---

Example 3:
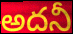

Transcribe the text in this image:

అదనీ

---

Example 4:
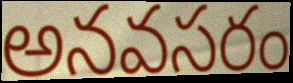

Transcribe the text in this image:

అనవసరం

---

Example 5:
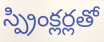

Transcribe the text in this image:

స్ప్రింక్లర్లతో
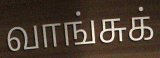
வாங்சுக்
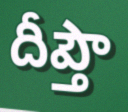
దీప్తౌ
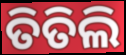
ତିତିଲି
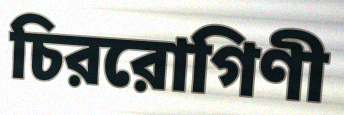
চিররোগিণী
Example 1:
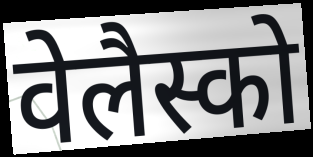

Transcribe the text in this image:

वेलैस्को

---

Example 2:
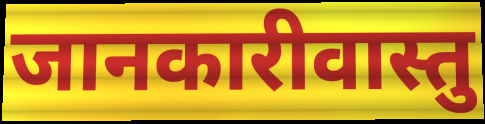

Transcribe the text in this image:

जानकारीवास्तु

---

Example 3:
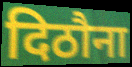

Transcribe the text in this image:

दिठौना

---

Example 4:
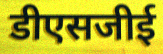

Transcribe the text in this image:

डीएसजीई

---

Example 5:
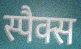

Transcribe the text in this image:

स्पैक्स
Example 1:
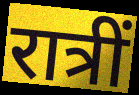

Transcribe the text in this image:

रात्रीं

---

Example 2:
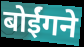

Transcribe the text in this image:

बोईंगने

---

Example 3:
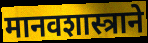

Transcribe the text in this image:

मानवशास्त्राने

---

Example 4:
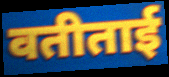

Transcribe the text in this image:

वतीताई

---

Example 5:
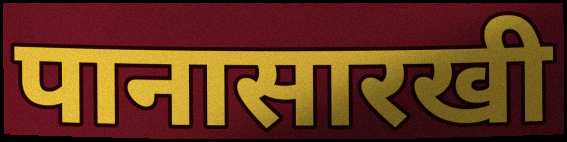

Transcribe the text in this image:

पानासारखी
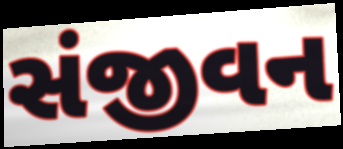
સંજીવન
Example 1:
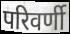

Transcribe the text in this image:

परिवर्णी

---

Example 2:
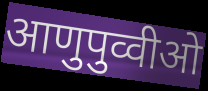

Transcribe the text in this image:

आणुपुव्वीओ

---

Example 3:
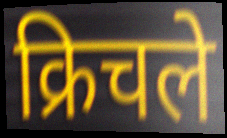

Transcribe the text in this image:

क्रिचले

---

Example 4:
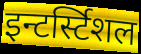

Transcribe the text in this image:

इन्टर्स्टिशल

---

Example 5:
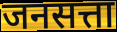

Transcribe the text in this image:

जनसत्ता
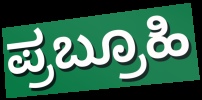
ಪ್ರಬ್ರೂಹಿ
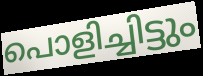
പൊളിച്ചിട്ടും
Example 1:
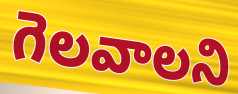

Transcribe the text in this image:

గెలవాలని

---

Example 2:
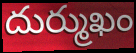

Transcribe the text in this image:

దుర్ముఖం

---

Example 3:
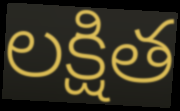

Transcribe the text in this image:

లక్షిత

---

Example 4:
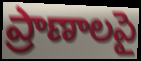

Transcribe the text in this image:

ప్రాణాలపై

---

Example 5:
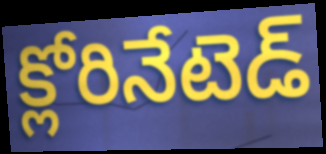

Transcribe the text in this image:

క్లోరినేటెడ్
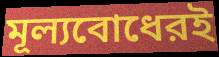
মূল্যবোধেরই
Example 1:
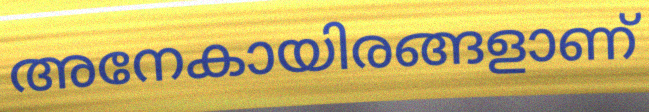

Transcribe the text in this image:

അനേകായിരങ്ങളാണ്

Assigned task: Give the listing again exactly, minus its images.

Expected output:
---

Example 3:

Transcribe the text in this image:

అదనీ

---

Example 4:

Transcribe the text in this image:

అనవసరం

---

Example 5:

Transcribe the text in this image:

స్ప్రింక్లర్లతో
வாங்சுக்
దీప్తౌ
ତିତିଲି
চিররোগিণী
Example 1:

Transcribe the text in this image:

वेलैस्को

---

Example 2:

Transcribe the text in this image:

जानकारीवास्तु

---

Example 3:

Transcribe the text in this image:

दिठौना

---

Example 4:

Transcribe the text in this image:

डीएसजीई

---

Example 5:

Transcribe the text in this image:

स्पैक्स
Example 1:

Transcribe the text in this image:

रात्रीं

---

Example 2:

Transcribe the text in this image:

बोईंगने

---

Example 3:

Transcribe the text in this image:

मानवशास्त्राने

---

Example 4:

Transcribe the text in this image:

वतीताई

---

Example 5:

Transcribe the text in this image:

पानासारखी
સંજીવન
Example 1:

Transcribe the text in this image:

परिवर्णी

---

Example 2:

Transcribe the text in this image:

आणुपुव्वीओ

---

Example 3:

Transcribe the text in this image:

क्रिचले

---

Example 4:

Transcribe the text in this image:

इन्टर्स्टिशल

---

Example 5:

Transcribe the text in this image:

जनसत्ता
ಪ್ರಬ್ರೂಹಿ
പൊളിച്ചിട്ടും
Example 1:

Transcribe the text in this image:

గెలవాలని

---

Example 2:

Transcribe the text in this image:

దుర్ముఖం

---

Example 3:

Transcribe the text in this image:

లక్షిత

---

Example 4:

Transcribe the text in this image:

ప్రాణాలపై

---

Example 5:

Transcribe the text in this image:

క్లోరినేటెడ్
মূল্যবোধেরই
Example 1:

Transcribe the text in this image:

അനേകായിരങ്ങളാണ്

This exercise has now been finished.